The Biden administration defended its grant to a group that has blacklisted conservative media outlets, the Washington Examiner reported.
The State Department on Friday responded to Rep. Darrell Issa, R-Calif., who in March demanded an investigation into the department's Global Engagement Center (GEC) for awarding a $100,000 grant in 2021 to the Global Disinformation Index (GDI).
The letter said the State Department has no regrets over the taxpayer-backed award to GDI, which has given conservative website blacklists to advertisers to defund disfavored speech.

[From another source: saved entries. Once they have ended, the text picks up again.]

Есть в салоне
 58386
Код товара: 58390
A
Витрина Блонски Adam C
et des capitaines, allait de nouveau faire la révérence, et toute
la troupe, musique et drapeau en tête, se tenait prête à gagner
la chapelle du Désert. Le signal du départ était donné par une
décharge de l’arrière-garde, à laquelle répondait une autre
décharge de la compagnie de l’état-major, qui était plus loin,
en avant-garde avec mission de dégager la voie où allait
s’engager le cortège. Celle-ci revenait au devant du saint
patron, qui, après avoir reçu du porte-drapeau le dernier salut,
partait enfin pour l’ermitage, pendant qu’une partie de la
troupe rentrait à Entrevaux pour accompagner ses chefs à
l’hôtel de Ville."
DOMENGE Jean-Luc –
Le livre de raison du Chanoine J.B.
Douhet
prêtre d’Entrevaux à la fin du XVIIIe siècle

It also made no mention of any ongoing grant review.
"It is disappointing but not surprising that the Biden State Department hasn't come close to offering a suitable explanation or corrective action for its role in the censorship of individual Americans and established conservative media," Issa told the Washington Examiner. "Make no mistake: Congress isn't done holding State accountable."

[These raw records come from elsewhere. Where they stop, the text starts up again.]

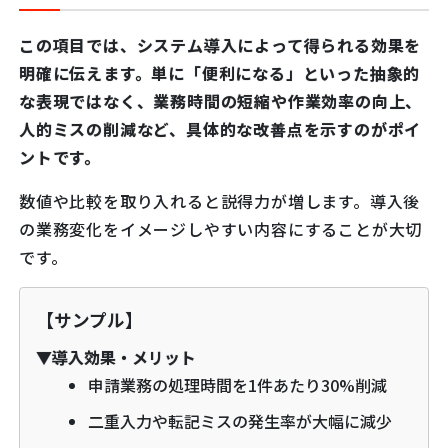
この項目では、システム導入によって得られる効果を
明確に伝えます。単に「便利になる」といった抽象的
な表現ではなく、業務時間の短縮や作業効率の向上、
人的ミスの削減など、具体的な改善点を示すのがポイ
ントです。
数値や比較を取り入れると説得力が増します。導入後
の業務変化をイメージしやすい内容にすることが大切
です。
【サンプル】
▼導入効果・メリット
申請業務の処理時間を1件あたり30%削減
二重入力や転記ミスの発生率が大幅に減少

In March, Issa, who sits on the Judiciary and House Foreign Affairs committees, wrote to Secretary of State Antony Blinken and said that "censoring free speech must stop."

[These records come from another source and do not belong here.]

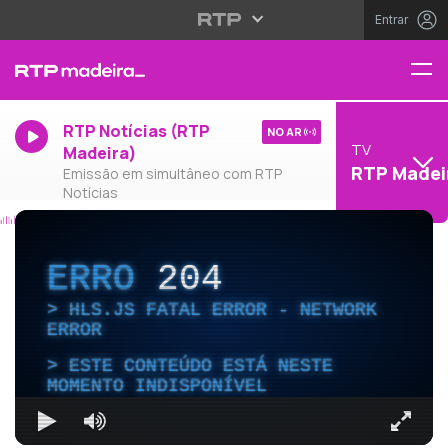
Entrar
RTP Notícias (RTP
NO AR
TV
Madeira)
RTP Madei
Emissão em simultâneo com RTP
Notícias
ERRO
204
HLS.JS FATAL ERROR - NETWORK
ERROR
ESTE CONTEÚDO ESTÁ NESTE
MOMENTO INDISPONÍVEL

Issa pressured GEC over its grant to the GDI, which also received nearly $860,000 from the National Endowment for Democracy (NED) between 2020 to 2022.
NED is a government-funded nonprofit group that, in mid-February, announced it no longer would fund GDI.
Issa called on the State Department to "undertake a prompt and comprehensive inquiry into any grants, authorities, and policies" that may have been unlawfully "used to curtail the free expression of conservative and/or domestic media, and to take corrective measures as warranted by the results of such investigation," the Examiner reported.
In Friday's letter, written by Bureau of Legislative Affairs Assistant Secretary Naz Durakoglu, it was alleged that "some media outlets have reported that State Department funding may have been used to fund GDI's work in the United States" and called that "inaccurate."
The letter admitted that Issa "raises several important points concerning free speech and the principles of democracy, both of which are fundamental to the Department's representation of U.S. foreign policy and promotion of American ideals abroad," the Examiner reported.
The Examiner first reported in February 2022 that the GDI was awarded $100,000 through the government's U.S.-Paris Tech Challenge, which sought to "advance the development of promising and innovative technologies against disinformation and propaganda across the European Economic Area and the United Kingdom," according to the Atlantic Council, a think tank that partnered for the challenge.
Durakoglu's letter comes as Congress considers whether in 2024 it will reauthorize the GEC.
"The Global Engagement Center is making no case for its survival, and the State Department is making a strong case it should be canceled altogether," a source close to the House Foreign Affairs Committee told the Examiner. "Because it cannot be trusted to act in the nation's interest."